Segment Start: The input
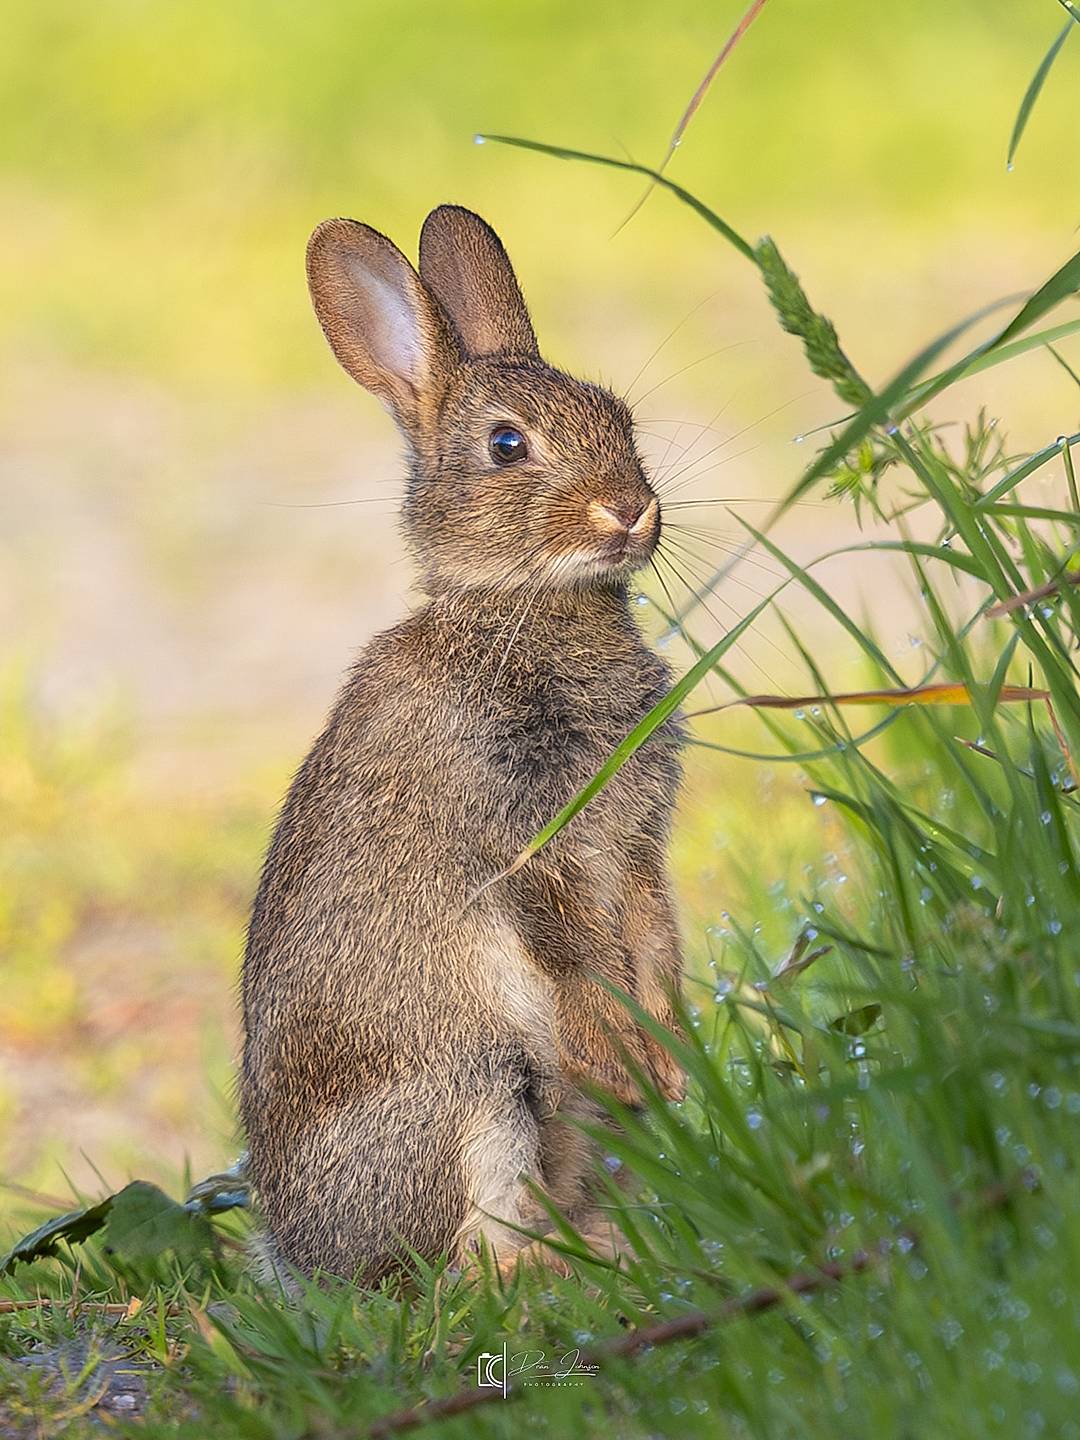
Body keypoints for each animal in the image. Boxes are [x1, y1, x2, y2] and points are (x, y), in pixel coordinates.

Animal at [239, 204, 685, 1286]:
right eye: (507, 444)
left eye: (620, 417)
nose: (631, 509)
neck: (519, 610)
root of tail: (308, 1259)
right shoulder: (521, 855)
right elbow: (581, 964)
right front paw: (643, 1063)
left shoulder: (636, 848)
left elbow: (654, 941)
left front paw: (679, 1063)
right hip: (478, 1090)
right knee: (468, 1269)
Segment End: The input
What you are asked to do:
Your answer must be the line with "left eye: (620, 417)" and all lines after it through the final line of the entries, copied exactly and with nothing added.

Expected answer:
left eye: (620, 417)
nose: (631, 509)
neck: (519, 610)
root of tail: (308, 1259)
right shoulder: (521, 855)
right elbow: (581, 964)
right front paw: (643, 1063)
left shoulder: (636, 848)
left elbow: (654, 941)
left front paw: (679, 1063)
right hip: (478, 1090)
right knee: (468, 1269)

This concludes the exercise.